> [Source document]:
* * * * * * *
An analysis was conducted on the entire dataset of thrips adult and immature counts in 2015–2016 to identify whether or not there were differences in the main effects of thrips life stage, where they were collected on the plant, where they were collected in the state, and between years. In this analysis life stage (F = 29.94, df = 1, 691, P ≤⃒ 0.0001), plant part (F = 12.57, df = 5, 691, P ≤⃒ 0.0001), collection location (F = 61.35, df = 2, 691, P ≤⃒ 0.0001), and year (F = 32.85, df = 1, 691, P ≤⃒ 0.0001) were highly significant. There were significantly more thrips collected in 2015 than 2016 from plant tissue, but the effect of year could be confounded with soybean variety if the varieties used in this study differed in host plant quality for thrips. The number of immatures collected from plants was significantly higher (4.47 ± 0.45) than the number of adults (1.96 ± 0.21), and significantly fewer thrips were collected from Headland than the other two locations. Most thrips were collected from upper, middle, terminal, and lower leaves, flowers, and pods, respectively. Across years, the total number of thrips on upper, middle, and terminal leaf samples was not significantly different, nor was the number of thrips on middle, terminal, lower leaves, and flowers, although the numbers were generally lower on these parts. Significantly fewer thrips were collected on pods than all other plant samples.
* * * * * * *
> [Complete the following]:
**a)** In the thrips text, which collection location yielded significantly fewer thrips than the other two?
**b)** Rewrite the paragraph of the thrips text that begins "An analysis was conducted on the entire dataset" as a shorter bulleted list, keeping its main facts.
The data after the thrips text is separate material and is not connected to it.

> [Dataset excerpt]:
* * * * * * *
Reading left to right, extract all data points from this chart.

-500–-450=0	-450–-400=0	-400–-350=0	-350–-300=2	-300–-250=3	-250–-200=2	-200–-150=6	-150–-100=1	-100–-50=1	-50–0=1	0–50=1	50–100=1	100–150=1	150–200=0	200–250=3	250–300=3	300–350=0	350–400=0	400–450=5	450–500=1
* * * * * * *
> [Responses in order]:
**a)** Headland

**b)**
- The 2015–2016 adult and immature thrips counts were analyzed for effects of life stage, plant part, collection location, and year.
- All four effects were highly significant (P ≤ 0.0001).
- Significantly more thrips came from plant tissue in 2015 than in 2016, though year may be confounded with soybean variety if the varieties differed in host plant quality for thrips.
- Immatures (4.47 ± 0.45) significantly outnumbered adults (1.96 ± 0.21).
- Headland yielded significantly fewer thrips than the other two locations.
- Thrips numbers by plant part, from most to fewest, were upper, middle, terminal, and lower leaves, flowers, and pods.
- Upper, middle, and terminal leaves did not differ significantly. Middle, terminal, and lower leaves and flowers also did not differ, though counts on these parts were generally lower.
- Pods had significantly fewer thrips than all other plant parts.